== Segment start ==
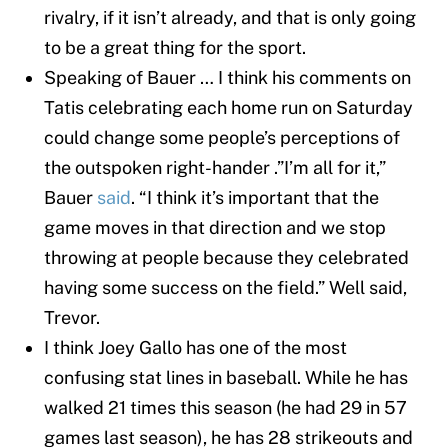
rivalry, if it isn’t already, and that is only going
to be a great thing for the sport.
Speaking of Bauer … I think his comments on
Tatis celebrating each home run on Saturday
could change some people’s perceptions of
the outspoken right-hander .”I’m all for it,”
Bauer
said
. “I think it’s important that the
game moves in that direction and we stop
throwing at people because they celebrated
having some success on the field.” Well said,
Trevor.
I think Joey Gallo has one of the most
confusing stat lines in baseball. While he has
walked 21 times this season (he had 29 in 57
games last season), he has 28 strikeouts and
== Segment end ==
== Segment start ==
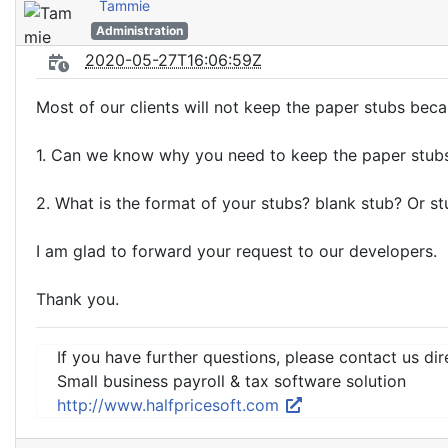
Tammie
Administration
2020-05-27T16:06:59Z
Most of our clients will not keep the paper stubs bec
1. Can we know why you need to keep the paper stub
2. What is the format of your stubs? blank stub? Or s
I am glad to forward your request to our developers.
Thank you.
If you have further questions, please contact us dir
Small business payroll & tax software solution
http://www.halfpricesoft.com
== Segment end ==
TO-DO ITEM: Extract from the records above the lines from the one containing "rivalry, if it" to the one containing "games last season), he has 28 strikeouts and", both lines included, exactly as they appear and with nothing else.

TASK ANSWER:
rivalry, if it isn’t already, and that is only going
to be a great thing for the sport.
Speaking of Bauer … I think his comments on
Tatis celebrating each home run on Saturday
could change some people’s perceptions of
the outspoken right-hander .”I’m all for it,”
Bauer
said
. “I think it’s important that the
game moves in that direction and we stop
throwing at people because they celebrated
having some success on the field.” Well said,
Trevor.
I think Joey Gallo has one of the most
confusing stat lines in baseball. While he has
walked 21 times this season (he had 29 in 57
games last season), he has 28 strikeouts and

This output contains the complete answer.